Some P&G brands, for instance, were targeting people 10 to 20 times per month, instead of their preferred frequency of three or four. Changing that imbalance will let P&G spend more on media that delivers value or is personalized to an individual, Taylor said.

Google, Facebook and other data-driven vendors have delivered about 95% of what P&G requested in its transparency and anti-fraud program, he said.

The company reported lackluster growth on Tuesday, with organic sales up 1% in the past quarter and profitability down 15%. Profitability has been buoyed for the past year by aggressive cuts to advertising and content production costs.

Tuesday’s earnings report was the first full quarter with Nelson Peltz as a board member, after the activist investor won a shocking recount victory last year to oust a director (former Mexican president Ernesto Zedillo) and take a seat on the board.

Peltz’s critique of the company, which earned him a slim majority support of shareholders, focused on P&G’s brand-building strategy and loss of market share.

But P&G has gotten some investor pushback on its marketing cuts, which some investors think has improved quarterly balance sheets at the expense of ceding market share to startup brands.

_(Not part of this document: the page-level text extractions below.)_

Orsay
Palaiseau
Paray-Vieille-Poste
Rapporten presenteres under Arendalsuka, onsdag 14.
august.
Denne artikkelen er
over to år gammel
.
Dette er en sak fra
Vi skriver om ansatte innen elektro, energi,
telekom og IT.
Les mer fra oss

“It wouldn’t make sense to dial back on support for brand creation, and we haven’t done that,” CFO Jon Moeller told one investor who was concerned about the long-term viability of such deep cuts to advertising.

Some costs won’t return, like the company’s old agency model with high fees and retainers, but working media spend bounced back 4% year over year, Moeller said, and there isn’t a contradiction in continuing to increase paid media with reduced supply chain costs.